McMahon also has another, somewhat more complicated argument that could be tested in court even if his first theory doesn’t hold up.
He said surface owners might be able to challenge gas companies that put well pads on their property to get their neighbors’ gas.
Right now, companies have a right-of-way on Farmer A’s property if they own the mineral rights beneath the farm. But the companies also may build a well there that gets gas from Farmer B’s property if the companies also own the mineral rights there.
McMahon said that amounts to trespassing.
“Surface owners don’t believe that the driller can put a well on their surface that drills horizontally out from under the mineral tract under their surface to hundreds and hundreds of acres of surrounding mineral tracts,” he said.
“All the burden for drilling to all those mineral tracts is gathered on the one surface owner’s tract, and that was not what the deal was at the time surface and minerals on that one tract were separated.”
Winning a case like that would give surface owners a bargaining chip with companies.
“Surface owners are believing when drillers say, ‘We have a right to put this here,’ ” he said. “They don’t read legal treatises, so they end up signing documents that does give them permission for a whole lot less money than they ought to get.”
Kevin West, a spokesman for gas producer EQT, said he is not expecting more litigation right now and expects legislatures in Marcellus shale states to develop laws clarifying these issues.
“I would not expect more litigation, and I’m optimistic that both the Pennsylvania and West Virginia legislatures are on a good path to enacting comprehensive natural gas legislation,” West said. “Usually legislation takes a couple of sessions to work through all the issues, and EQT has been supportive of a comprehensive plan.”

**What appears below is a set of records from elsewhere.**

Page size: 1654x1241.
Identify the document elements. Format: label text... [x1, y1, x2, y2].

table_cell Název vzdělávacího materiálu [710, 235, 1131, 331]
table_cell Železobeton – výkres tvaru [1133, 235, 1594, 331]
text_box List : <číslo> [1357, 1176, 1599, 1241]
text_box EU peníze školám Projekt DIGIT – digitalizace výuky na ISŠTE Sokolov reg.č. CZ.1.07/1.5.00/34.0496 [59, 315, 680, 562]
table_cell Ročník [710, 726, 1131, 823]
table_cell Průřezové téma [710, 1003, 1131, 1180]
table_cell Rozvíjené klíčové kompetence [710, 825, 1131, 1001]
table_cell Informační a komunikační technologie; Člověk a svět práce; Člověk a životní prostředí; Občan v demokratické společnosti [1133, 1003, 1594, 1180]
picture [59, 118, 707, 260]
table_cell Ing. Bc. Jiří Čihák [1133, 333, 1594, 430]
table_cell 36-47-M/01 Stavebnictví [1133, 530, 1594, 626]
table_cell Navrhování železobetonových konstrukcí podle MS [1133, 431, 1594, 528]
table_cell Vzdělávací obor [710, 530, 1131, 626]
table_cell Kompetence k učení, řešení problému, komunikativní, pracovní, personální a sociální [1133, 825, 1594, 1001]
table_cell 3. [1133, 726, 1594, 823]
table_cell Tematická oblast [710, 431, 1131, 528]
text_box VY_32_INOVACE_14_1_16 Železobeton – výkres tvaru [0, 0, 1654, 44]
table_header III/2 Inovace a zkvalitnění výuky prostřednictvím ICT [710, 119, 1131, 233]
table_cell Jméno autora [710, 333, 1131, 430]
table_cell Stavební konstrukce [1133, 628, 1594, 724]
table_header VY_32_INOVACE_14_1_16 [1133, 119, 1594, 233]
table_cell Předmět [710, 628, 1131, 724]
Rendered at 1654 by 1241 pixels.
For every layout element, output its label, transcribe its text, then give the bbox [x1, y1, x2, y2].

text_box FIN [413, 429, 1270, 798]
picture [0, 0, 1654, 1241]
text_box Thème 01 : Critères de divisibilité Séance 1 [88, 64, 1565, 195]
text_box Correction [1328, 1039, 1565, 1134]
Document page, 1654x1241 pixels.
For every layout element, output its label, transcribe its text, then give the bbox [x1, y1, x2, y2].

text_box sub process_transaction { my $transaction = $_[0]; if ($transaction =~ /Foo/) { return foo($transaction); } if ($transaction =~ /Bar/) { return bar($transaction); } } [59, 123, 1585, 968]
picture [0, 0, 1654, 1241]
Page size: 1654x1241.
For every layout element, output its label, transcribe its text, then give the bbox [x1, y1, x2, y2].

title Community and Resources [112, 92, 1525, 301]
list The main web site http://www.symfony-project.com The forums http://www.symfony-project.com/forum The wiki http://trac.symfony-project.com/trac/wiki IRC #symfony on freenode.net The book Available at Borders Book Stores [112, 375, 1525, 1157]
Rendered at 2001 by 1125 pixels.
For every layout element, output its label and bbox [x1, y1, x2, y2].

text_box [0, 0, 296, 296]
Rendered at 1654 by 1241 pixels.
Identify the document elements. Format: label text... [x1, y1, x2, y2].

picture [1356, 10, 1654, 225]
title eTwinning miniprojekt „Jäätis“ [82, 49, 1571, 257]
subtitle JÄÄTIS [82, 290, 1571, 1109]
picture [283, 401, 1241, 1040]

West said he knew and has worked with McMahon but had not yet talked with him about some of legal theories being advanced.
“We have not seen any litigation like that before,” West said.
It’s not clear when or if these issues will end up in courts.
Lovett has no immediate plans to bring suits. But the possibility underscores the legal uncertainty as new drilling methods meet decades-old regulations and case law.
Richie Heath, executive director of West Virginia Citizens Against Lawsuit Abuse, a pro-business group, said legislative uncertainty gave courts plenty of room.
“I think that this is an area that obviously if you don’t have clearly identified rules, I think you will see an effort to apply regulations ad hoc through things like litigation, challenges, and it could become very court-driven if there’s a void on the regulatory front,” Heath said.
Heath also noted January’s “public hearings” in Marshall County held by representatives of the New York-based law firm of Weitz and Luxenberg, which specializes in plaintiff’s work. An attorney with the firm said in a press release the firm was looking at health issues, including air and water.
Heath said there could also be a push for medical monitoring of people near well sites because of the chemicals used to fracture wells. So far, the health affects of “fracking” are unclear but subject to close scrutiny.
“This is an issue that could be ripe for a flood of medical monitoring lawsuits, and that’s primarily because this is a novel issue and we’re still in the process of figuring it out,” Heath said.